— Может быть, и не сдвину.
— «Может быть»? Это недурно. Почему же сомневаетесь?
— Не совершенно верую.
— Как? вы не совершенно? не вполне?
— Да… может быть, и не в совершенстве.
— Ну! По крайней мере всё-таки веруете, что хоть с Божиею-то помощию сдвинете, и это ведь не мало. Это всё-таки побольше, чем très peu[317] одного тоже архиепископа, правда под саблей.{118} Вы, конечно, и христианин?{119}
— Креста Твоего, Господи, да не постыжуся, — почти прошептал Тихон, каким-то страстным шёпотом и склоняя ещё более голову. Уголки губ его вдруг задвигались нервно и быстро.
— А можно ль веровать в беса, не веруя совсем в Бога? — засмеялся Ставрогин.
— О, очень можно, сплошь и рядом, — поднял глаза Тихон и тоже улыбнулся.
— И уверен, что такую веру вы находите всё-таки почтеннее, чем полное безверие… О, поп! — захохотал Ставрогин. Тихон опять улыбнулся ему.
— Напротив, полный атеизм почтеннее светского равнодушия, — прибавил он весело и простодушно.
— Ого, вот вы как.
— Совершенный атеист стоит на предпоследней верхней ступени до совершеннейшей веры (там перешагнёт ли её, нет ли), а равнодушный никакой веры не имеет, кроме дурного страха.
— Однако вы… вы читали Апокалипсис?
— Читал.
— Помните ли вы: «Ангелу Лаодикийской церкви напиши…»?
— Помню. Прелестные слова.
— Прелестные? Странное выражение для архиерея, и вообще вы чудак… Где у вас книга? — как-то странно заторопился и затревожился Ставрогин, ища глазами на столе книгу, — мне хочется вам прочесть… русский перевод есть?
— Я знаю, знаю место, я помню очень, — проговорил Тихон.
— Помните наизусть? Прочтите!..
Он быстро опустил глаза, упёр обе ладони в колени и нетерпеливо приготовился слушать. Тихон прочёл, припоминая слово в слово: «И Ангелу Лаодикийской церкви напиши: сие глаголет Аминь, свидетель верный и истинный, начало создания Божия: знаю твои дела; ни холоден, ни горяч; о если б ты был холоден или горяч! Но поелику ты тёпл, а не горяч и не холоден, то изблюю тебя из уст Моих. Ибо ты говоришь: я богат, разбогател, и ни в чём не имею нужды; а не знаешь, что ты жалок, и беден, и нищ, и слеп, и наг…»
— Довольно, — оборвал Ставрогин, — это для серёдки, это для равнодушных, так ли? Знаете, я вас очень люблю.
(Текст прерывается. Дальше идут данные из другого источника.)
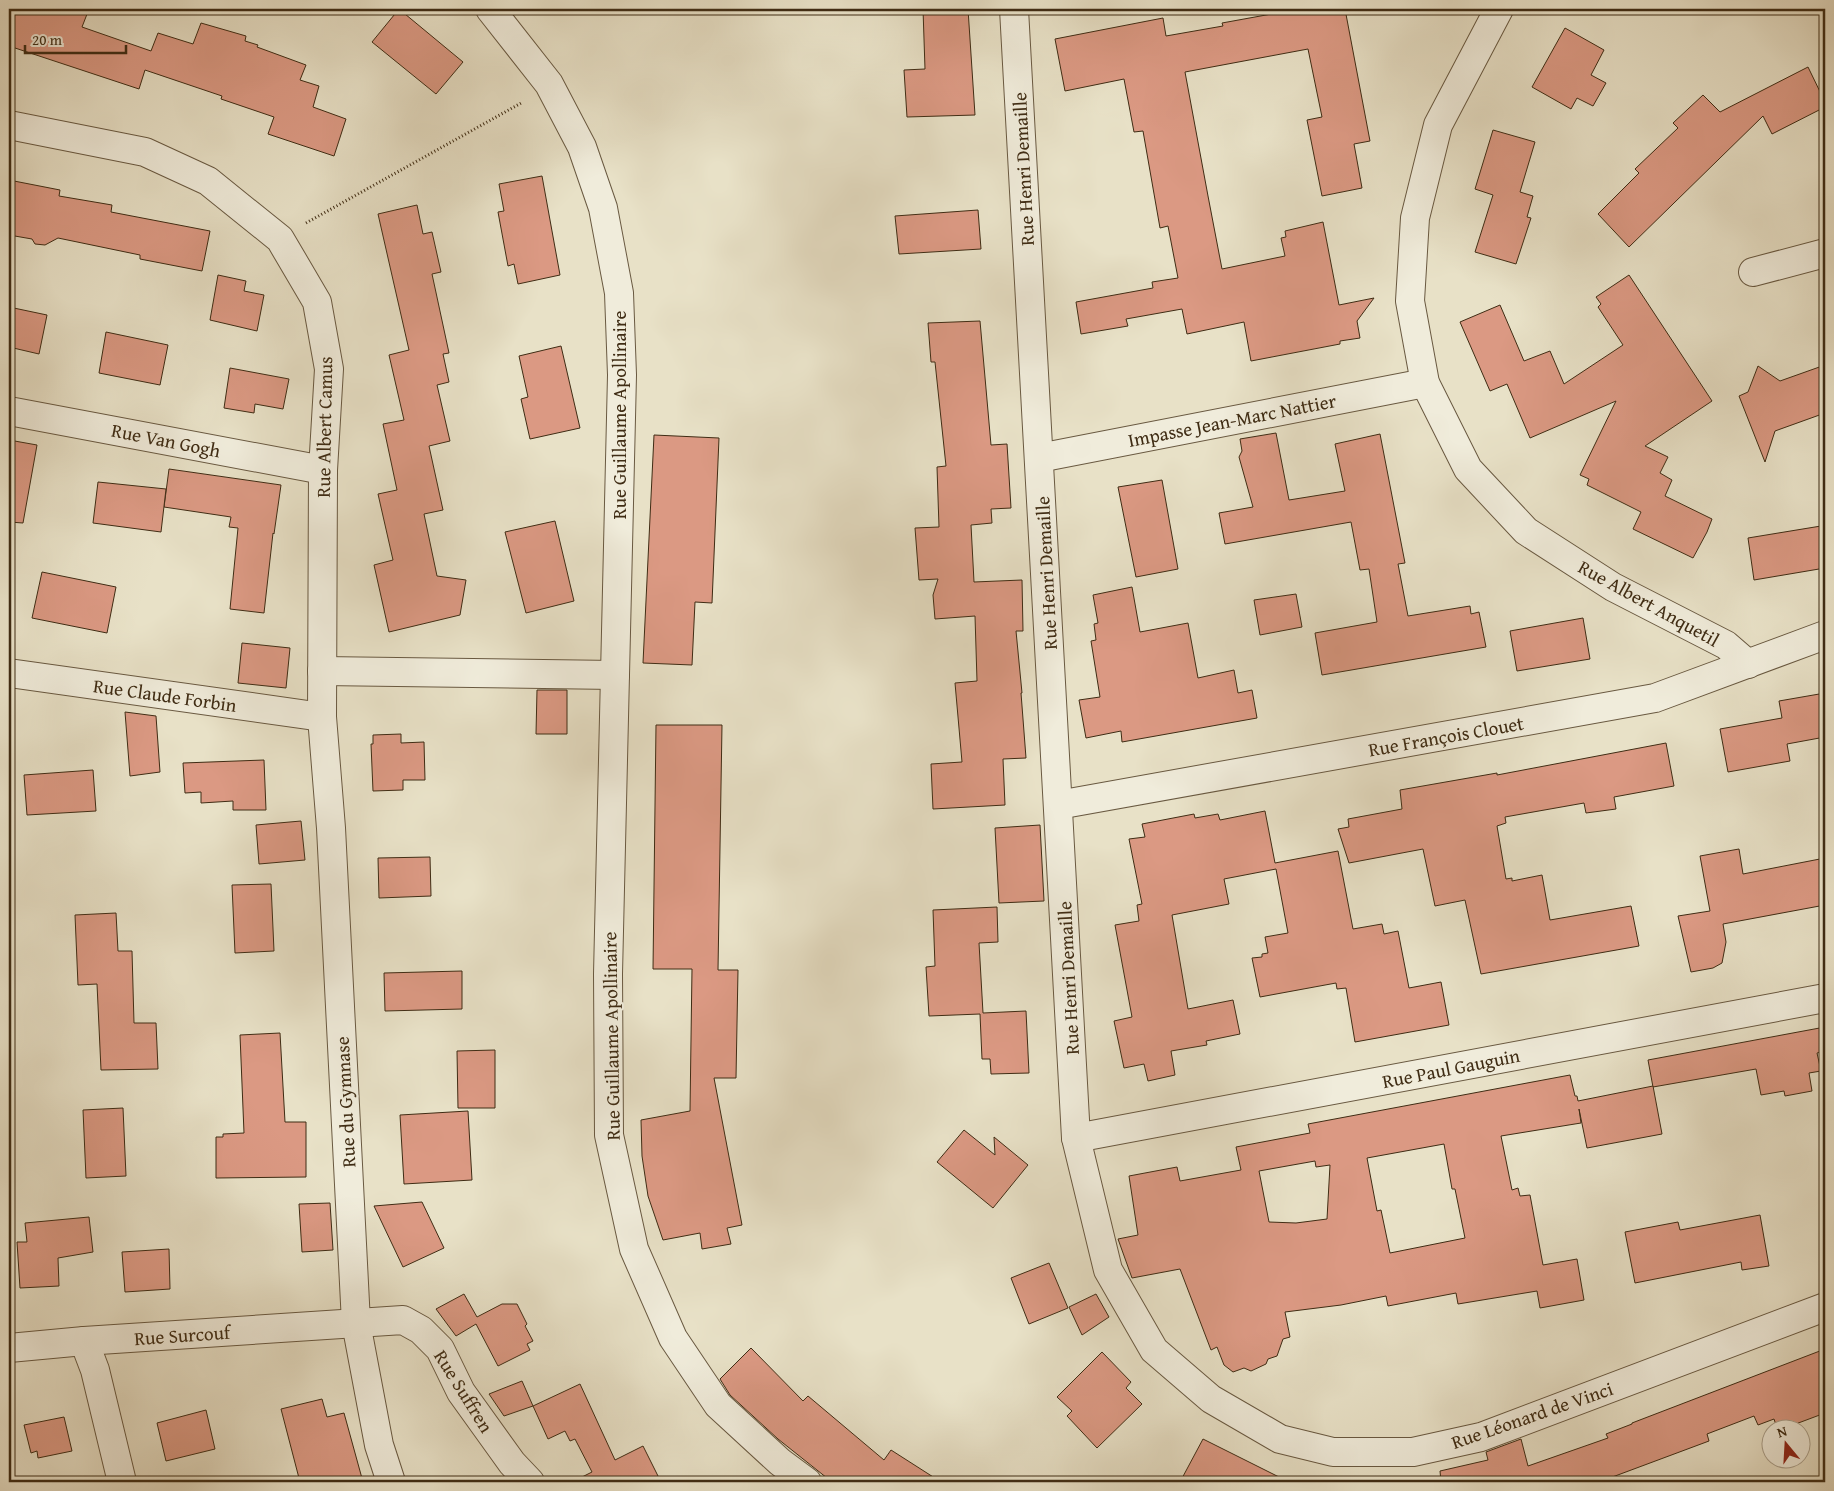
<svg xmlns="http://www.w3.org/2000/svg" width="1834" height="1491" viewBox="0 0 1834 1491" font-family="'Gentium Book Plus',serif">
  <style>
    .building { fill: #db9983; stroke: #3f2c14; fill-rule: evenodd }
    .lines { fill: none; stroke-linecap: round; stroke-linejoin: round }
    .street-casing { stroke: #695941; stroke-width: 30 }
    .path { stroke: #3f2c14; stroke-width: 3; stroke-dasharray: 1 2.5; stroke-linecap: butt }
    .street { stroke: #f0ecdb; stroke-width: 28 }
    .labels { text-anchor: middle; stroke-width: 4; stroke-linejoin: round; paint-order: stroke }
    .street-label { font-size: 19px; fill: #3f2c14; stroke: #f0ecdb }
  </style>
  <rect width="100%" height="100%" fill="#e8e1c7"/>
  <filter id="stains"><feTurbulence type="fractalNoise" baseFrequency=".004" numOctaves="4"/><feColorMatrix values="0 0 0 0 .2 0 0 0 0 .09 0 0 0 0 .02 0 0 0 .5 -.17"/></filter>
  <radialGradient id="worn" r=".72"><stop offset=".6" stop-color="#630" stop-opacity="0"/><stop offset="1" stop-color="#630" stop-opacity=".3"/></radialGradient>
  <g class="building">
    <path d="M 9,9 L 89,9 L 82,27 L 151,51 L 158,33 L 193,44 L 201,23 L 246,36 L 245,41 L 258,45 L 257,47 L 306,65 L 300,80 L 319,86 L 313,107 L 346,119 L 334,156 L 268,134 L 274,117 L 221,99 L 222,96 L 145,70 L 139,89 L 9,46 Z"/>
    <path d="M 399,9 L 463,62 L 436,94 L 372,42 Z"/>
    <path d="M 923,9 L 968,9 L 975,115 L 907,117 L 904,70 L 925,69 Z"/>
    <path d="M 1299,9 L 1345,9 L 1370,141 L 1354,144 L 1362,188 L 1322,196 L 1307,120 L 1322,117 L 1308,49 L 1185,72 L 1208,196 L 1222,269 L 1285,256 L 1281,238 L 1286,237 L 1285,231 L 1323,222 L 1339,305 L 1374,298 L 1357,321 L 1360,338 L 1340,341 L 1340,344 L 1251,361 L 1244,322 L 1187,334 L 1182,309 L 1126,319 L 1128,326 L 1081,334 L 1076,302 L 1153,288 L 1152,282 L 1178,278 L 1168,226 L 1160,228 L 1143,131 L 1134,132 L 1124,79 L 1065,91 L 1055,39 L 1163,18 L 1166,36 L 1223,26 L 1222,23 Z"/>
    <path d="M 1565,28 L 1604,50 L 1591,75 L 1606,83 L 1593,106 L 1577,98 L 1571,109 L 1532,87 Z"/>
    <path d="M 1808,67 L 1825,102 L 1825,107 L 1772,134 L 1763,116 L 1629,247 L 1598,214 L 1639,173 L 1635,169 L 1678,128 L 1673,123 L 1703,95 L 1720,112 Z"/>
    <path d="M 1493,130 L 1535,142 L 1520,192 L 1533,196 L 1527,217 L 1531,218 L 1516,264 L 1475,252 L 1493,195 L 1475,189 Z"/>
    <path d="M 542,176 L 560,275 L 518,284 L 514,264 L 508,266 L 498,212 L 504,211 L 499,184 Z"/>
    <path d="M 14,181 L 60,190 L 59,196 L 112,205 L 111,212 L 210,231 L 202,271 L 140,259 L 140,255 L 58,238 L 45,245 L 35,244 L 32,239 L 9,235 L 9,209 Z"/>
    <path d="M 417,205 L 423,234 L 432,232 L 441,272 L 432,274 L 449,353 L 443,354 L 449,382 L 437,385 L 450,441 L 429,446 L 443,510 L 424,514 L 437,576 L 466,580 L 460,615 L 389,632 L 374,565 L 393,560 L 378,494 L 397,490 L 383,424 L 404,420 L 389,355 L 409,350 L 378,214 Z"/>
    <path d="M 978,210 L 981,249 L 899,254 L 895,216 Z"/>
    <path d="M 218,275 L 246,281 L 244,291 L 264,295 L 257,331 L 210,320 Z"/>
    <path d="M 1629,275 L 1712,401 L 1645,446 L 1668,457 L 1660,473 L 1672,480 L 1665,496 L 1712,519 L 1707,532 L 1693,558 L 1633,529 L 1641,512 L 1587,485 L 1589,479 L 1580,475 L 1616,401 L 1530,438 L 1507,384 L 1490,391 L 1460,322 L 1500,305 L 1524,361 L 1550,351 L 1564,384 L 1623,345 L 1598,307 L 1601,304 L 1596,297 Z"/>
    <path d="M 9,307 L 47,315 L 39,354 L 9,347 Z"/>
    <path d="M 980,321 L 991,445 L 1007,444 L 1011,508 L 991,509 L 992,523 L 971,525 L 974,582 L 1022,580 L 1023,631 L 1016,631 L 1022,693 L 1021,693 L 1026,758 L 1003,759 L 1005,805 L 933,809 L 931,764 L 962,762 L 955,683 L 977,681 L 975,616 L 935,619 L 933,595 L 938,579 L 919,580 L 915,528 L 939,527 L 937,467 L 946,466 L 935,362 L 931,362 L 928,323 Z"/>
    <path d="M 106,332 L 168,345 L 160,385 L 99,373 Z"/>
    <path d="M 561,346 L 580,428 L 530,439 L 521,399 L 528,397 L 519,356 Z"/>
    <path d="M 1825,365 L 1825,413 L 1775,431 L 1765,462 L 1739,396 L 1748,392 L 1758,366 L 1780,381 Z"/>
    <path d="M 230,368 L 289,379 L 283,409 L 255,404 L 254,413 L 224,408 Z"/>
    <path d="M 1276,433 L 1289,500 L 1345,491 L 1335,444 L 1380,434 L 1405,563 L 1398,564 L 1408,616 L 1470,606 L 1471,614 L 1479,612 L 1486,647 L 1322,675 L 1315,633 L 1377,622 L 1369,569 L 1360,570 L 1351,522 L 1225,544 L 1219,513 L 1253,507 L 1239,457 L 1242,451 L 1240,439 Z"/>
    <path d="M 654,435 L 719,438 L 712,603 L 695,602 L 692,665 L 643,663 Z"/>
    <path d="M 9,440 L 37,445 L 23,523 L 9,522 Z"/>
    <path d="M 169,469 L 281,485 L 274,534 L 273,533 L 264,613 L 230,609 L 238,528 L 229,527 L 231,517 L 164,507 Z"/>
    <path d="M 1162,480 L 1178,569 L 1136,577 L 1118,487 Z"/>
    <path d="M 98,482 L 166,489 L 161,532 L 93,523 Z"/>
    <path d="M 555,521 L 574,601 L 526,613 L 505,532 Z"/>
    <path d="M 1821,526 L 1825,551 L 1825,568 L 1754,580 L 1748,538 Z"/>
    <path d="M 42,572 L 116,587 L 107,633 L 32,618 Z"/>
    <path d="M 1132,587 L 1140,632 L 1188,623 L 1198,678 L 1234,670 L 1238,693 L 1252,690 L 1257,718 L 1122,742 L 1121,731 L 1086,738 L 1079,700 L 1100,697 L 1091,641 L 1096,640 L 1094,624 L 1098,623 L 1093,595 Z"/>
    <path d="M 1296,594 L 1302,627 L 1260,635 L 1254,600 Z"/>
    <path d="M 1583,618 L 1590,659 L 1517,671 L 1510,631 Z"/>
    <path d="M 242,643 L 290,648 L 286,688 L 238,683 Z"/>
    <path d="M 537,690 L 567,690 L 567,734 L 536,734 Z"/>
    <path d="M 1825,693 L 1825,737 L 1787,744 L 1790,761 L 1728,772 L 1720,729 L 1782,718 L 1779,701 Z"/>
    <path d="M 125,712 L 156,716 L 160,772 L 130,776 Z"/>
    <path d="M 656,725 L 722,725 L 718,970 L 738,970 L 736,1078 L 714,1078 L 742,1225 L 727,1228 L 731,1244 L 702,1249 L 700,1233 L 663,1240 L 648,1196 L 642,1156 L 641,1120 L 690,1111 L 692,969 L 653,969 Z"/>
    <path d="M 401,734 L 401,743 L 424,742 L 425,780 L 403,780 L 403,790 L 373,791 L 371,744 L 373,744 L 373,735 Z"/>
    <path d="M 1666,743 L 1674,786 L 1614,797 L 1616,809 L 1586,813 L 1584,803 L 1505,817 L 1506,823 L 1497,826 L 1506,879 L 1512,878 L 1512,881 L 1542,875 L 1550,920 L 1631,906 L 1639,946 L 1481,974 L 1465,900 L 1435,906 L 1423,849 L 1349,863 L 1338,829 L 1349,827 L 1348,819 L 1402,809 L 1400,790 L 1497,773 L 1497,775 Z"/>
    <path d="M 264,760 L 266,810 L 233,810 L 233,801 L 201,803 L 201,792 L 185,793 L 183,763 Z"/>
    <path d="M 93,770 L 96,811 L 27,815 L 24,775 Z"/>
    <path d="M 1265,811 L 1275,863 L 1338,851 L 1353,929 L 1382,924 L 1384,934 L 1398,931 L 1409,988 L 1441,982 L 1449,1025 L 1355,1042 L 1346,988 L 1337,989 L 1336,983 L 1260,997 L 1252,958 L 1262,957 L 1262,954 L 1268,953 L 1265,937 L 1288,933 L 1276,869 L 1224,879 L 1229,904 L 1172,915 L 1188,1009 L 1233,1000 L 1240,1034 L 1206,1041 L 1207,1045 L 1171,1051 L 1175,1075 L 1148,1081 L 1144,1064 L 1124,1068 L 1114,1021 L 1132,1017 L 1115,925 L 1139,921 L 1137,905 L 1142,904 L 1129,839 L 1145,837 L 1142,824 L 1194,814 L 1195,818 L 1218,814 L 1220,820 Z"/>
    <path d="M 301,821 L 305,860 L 259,864 L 256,825 Z"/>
    <path d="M 1040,825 L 1044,901 L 999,903 L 995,828 Z"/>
    <path d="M 1739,849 L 1743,874 L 1825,858 L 1825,905 L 1723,924 L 1726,942 L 1722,963 L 1713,968 L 1691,972 L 1678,916 L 1710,911 L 1700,856 Z"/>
    <path d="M 430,857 L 431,896 L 379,898 L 378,858 Z"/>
    <path d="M 271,884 L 274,951 L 235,953 L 232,885 Z"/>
    <path d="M 997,907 L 998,942 L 979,943 L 983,1013 L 1026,1011 L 1029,1073 L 991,1074 L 990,1059 L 982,1059 L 980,1014 L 929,1016 L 926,967 L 935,966 L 933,910 Z"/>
    <path d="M 116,913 L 118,951 L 132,951 L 134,1023 L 156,1023 L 158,1069 L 101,1070 L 97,984 L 78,985 L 75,915 Z"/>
    <path d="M 462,971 L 462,1009 L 385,1011 L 384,973 Z"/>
    <path d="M 1825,1027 L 1825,1051 L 1817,1053 L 1821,1071 L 1809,1073 L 1812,1091 L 1785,1096 L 1784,1091 L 1761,1095 L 1756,1069 L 1653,1087 L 1648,1060 Z"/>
    <path d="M 280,1033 L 285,1122 L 306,1122 L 306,1177 L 216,1178 L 216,1137 L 223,1137 L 223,1134 L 244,1133 L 240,1035 Z"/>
    <path d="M 495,1050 L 495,1108 L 458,1108 L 457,1051 Z"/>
    <path d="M 1570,1075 L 1575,1096 L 1577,1096 L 1578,1101 L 1653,1086 L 1662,1134 L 1587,1148 L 1579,1109 L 1581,1123 L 1501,1136 L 1512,1190 L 1518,1188 L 1520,1196 L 1530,1195 L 1543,1265 L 1577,1259 L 1584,1300 L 1540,1308 L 1537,1291 L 1458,1304 L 1456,1293 L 1388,1306 L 1386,1296 L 1341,1305 L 1285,1312 L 1290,1337 L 1283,1339 L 1277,1356 L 1268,1359 L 1266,1364 L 1251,1371 L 1244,1368 L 1233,1372 L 1224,1365 L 1217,1347 L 1211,1350 L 1180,1269 L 1132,1278 L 1118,1239 L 1138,1235 L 1129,1176 L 1177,1167 L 1180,1181 L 1241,1170 L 1236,1147 L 1310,1133 L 1308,1124 ZM 1444,1144 L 1452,1189 L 1455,1189 L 1465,1238 L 1390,1253 L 1381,1210 L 1377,1211 L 1367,1158 ZM 1315,1161 L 1316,1167 L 1330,1165 L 1327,1219 L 1296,1223 L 1269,1222 L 1259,1171 Z"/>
    <path d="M 123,1108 L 126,1176 L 86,1178 L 83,1110 Z"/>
    <path d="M 468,1111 L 472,1180 L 404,1184 L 400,1115 Z"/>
    <path d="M 964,1130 L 995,1155 L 994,1137 L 1028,1165 L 993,1208 L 937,1162 Z"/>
    <path d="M 422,1202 L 444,1248 L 403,1267 L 374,1206 Z"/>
    <path d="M 330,1203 L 333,1250 L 302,1252 L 299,1204 Z"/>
    <path d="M 1760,1215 L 1769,1266 L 1742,1270 L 1741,1262 L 1635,1283 L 1625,1232 L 1678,1222 L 1680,1230 Z"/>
    <path d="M 89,1217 L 93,1252 L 58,1258 L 59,1286 L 20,1288 L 17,1242 L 27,1242 L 25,1223 Z"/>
    <path d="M 169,1249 L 170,1289 L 125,1292 L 122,1252 Z"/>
    <path d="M 1049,1263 L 1068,1308 L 1029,1324 L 1011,1278 Z"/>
    <path d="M 464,1294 L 477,1317 L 502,1304 L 517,1304 L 527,1324 L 525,1326 L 533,1341 L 527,1344 L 530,1350 L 498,1366 L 476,1324 L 456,1336 L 436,1309 Z"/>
    <path d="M 1096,1294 L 1109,1317 L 1082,1335 L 1069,1307 Z"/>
    <path d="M 751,1348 L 803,1401 L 808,1396 L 884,1460 L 891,1450 L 941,1482 L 832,1482 L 778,1439 L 730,1395 L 720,1379 Z"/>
    <path d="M 1825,1349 L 1825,1413 L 1785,1428 L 1777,1428 L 1774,1419 L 1758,1425 L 1754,1416 L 1707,1434 L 1709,1441 L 1599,1482 L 1441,1482 L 1440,1471 L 1488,1460 L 1486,1452 L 1521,1439 L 1528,1466 L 1608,1438 L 1606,1434 L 1632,1424 L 1632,1423 Z"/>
    <path d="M 1102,1352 L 1131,1382 L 1126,1388 L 1142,1404 L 1097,1448 L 1067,1416 L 1072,1411 L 1057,1397 Z"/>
    <path d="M 522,1381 L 533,1406 L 504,1416 L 489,1394 Z"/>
    <path d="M 580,1384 L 615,1460 L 643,1446 L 661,1482 L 572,1482 L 592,1472 L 575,1439 L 570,1441 L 565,1431 L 548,1439 L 533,1406 Z"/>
    <path d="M 322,1399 L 327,1417 L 344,1413 L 363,1482 L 300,1482 L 281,1409 Z"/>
    <path d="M 206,1410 L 215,1449 L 166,1461 L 157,1423 Z"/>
    <path d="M 64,1417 L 72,1451 L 38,1458 L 37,1451 L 31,1453 L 24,1425 Z"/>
    <path d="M 1203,1439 L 1289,1482 L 1180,1482 Z"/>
  </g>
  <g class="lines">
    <defs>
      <g id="street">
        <path d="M 490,9 L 549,84 L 582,147 L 603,208 L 619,293 L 622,375 L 608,974 L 609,1135 L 634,1249 L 673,1338 L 718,1405 L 780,1462 L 807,1482"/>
        <path d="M 1014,9 L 1076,1138 L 1108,1270 L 1154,1350 L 1211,1399 L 1280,1439 L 1333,1452 L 1413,1452 L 1481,1437 L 1825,1307"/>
        <path d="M 1499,9 L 1438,125 L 1415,218 L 1410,301 L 1425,383 L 1468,469 L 1526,531 L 1613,587 L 1726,645 L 1748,664"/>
        <path d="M 9,125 L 145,152 L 208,181 L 280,239 L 317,302 L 329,369 L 323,470 L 322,717 L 331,828 L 356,1323 L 379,1445 L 391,1482"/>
        <path d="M 1753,272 L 1825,253"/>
        <path d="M 9,411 L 323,470"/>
        <path d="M 1039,458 L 1425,383"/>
        <path d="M 322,671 L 615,675"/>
        <path d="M 9,673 L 322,717"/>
        <path d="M 1058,805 L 1655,698 L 1825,635"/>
        <path d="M 1076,1138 L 1825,998"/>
        <path d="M 84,1341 L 95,1370 L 122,1482"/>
        <path d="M 9,1348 L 84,1341 L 403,1320 L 421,1330 L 440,1349 L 461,1392 L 512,1463 L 530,1482"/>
      </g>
    </defs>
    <use href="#street" class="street-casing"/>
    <path class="path" d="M 306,223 L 523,102"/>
    <use href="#street" class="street"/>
  </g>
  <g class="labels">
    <g class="street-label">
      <text transform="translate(1023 169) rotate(-93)" y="7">Rue Henri Demaille</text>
      <text transform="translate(619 415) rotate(-90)" y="7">Rue Guillaume Apollinaire</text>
      <text transform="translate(1232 420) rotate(-11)" y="7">Impasse Jean-Marc Nattier</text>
      <text transform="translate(324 427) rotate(-89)" y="7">Rue Albert Camus</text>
      <text transform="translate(166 440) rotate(11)" y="7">Rue Van Gogh</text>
      <text transform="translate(1046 573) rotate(-93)" y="7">Rue Henri Demaille</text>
      <text transform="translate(1649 603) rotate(29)" y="7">Rue Albert Anquetil</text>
      <text transform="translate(165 695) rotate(8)" y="7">Rue Claude Forbin</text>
      <text transform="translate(1446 736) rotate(-10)" y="7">Rue François Clouet</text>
      <text transform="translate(1068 978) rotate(-93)" y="7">Rue Henri Demaille</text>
      <text transform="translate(611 1036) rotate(-91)" y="7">Rue Guillaume Apollinaire</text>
      <text transform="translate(1451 1068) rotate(-11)" y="7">Rue Paul Gauguin</text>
      <text transform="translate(345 1102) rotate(-93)" y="7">Rue du Gymnase</text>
      <text transform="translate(182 1335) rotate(-4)" y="7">Rue Surcouf</text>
      <text transform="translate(464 1391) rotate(58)" y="7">Rue Suffren</text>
      <text transform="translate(1532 1415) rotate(-19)" y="7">Rue Léonard de Vinci</text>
    </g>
  </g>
  <rect width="1834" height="1491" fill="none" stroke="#e8e1c7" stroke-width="30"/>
  <rect x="10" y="10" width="1814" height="1471" fill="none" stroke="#3f2c14" stroke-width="2.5"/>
  <rect x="15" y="15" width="1804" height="1461" fill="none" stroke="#3f2c14"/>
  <g transform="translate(1786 1444) rotate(342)"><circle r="24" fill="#f0ecdb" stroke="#a99f8b"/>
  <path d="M0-4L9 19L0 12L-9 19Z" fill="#8f2418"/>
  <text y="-8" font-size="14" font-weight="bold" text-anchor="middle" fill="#3f2c14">N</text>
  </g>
  <path d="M25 45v8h101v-8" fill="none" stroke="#3f2c14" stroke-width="2.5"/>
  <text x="32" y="45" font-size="15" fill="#3f2c14" stroke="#f0ecdb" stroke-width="4" paint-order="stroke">20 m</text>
  <rect width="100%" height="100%" filter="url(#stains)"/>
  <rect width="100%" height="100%" fill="url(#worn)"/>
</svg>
— И я вас, — отозвался вполголоса Тихон.
Ставрогин замолк и вдруг впал опять в давешнюю задумчивость. Это происходило точно припадками, уже в третий раз. Да и Тихону сказал он «люблю» тоже чуть не в припадке, по крайней мере неожиданно для себя самого. Прошло более минуты.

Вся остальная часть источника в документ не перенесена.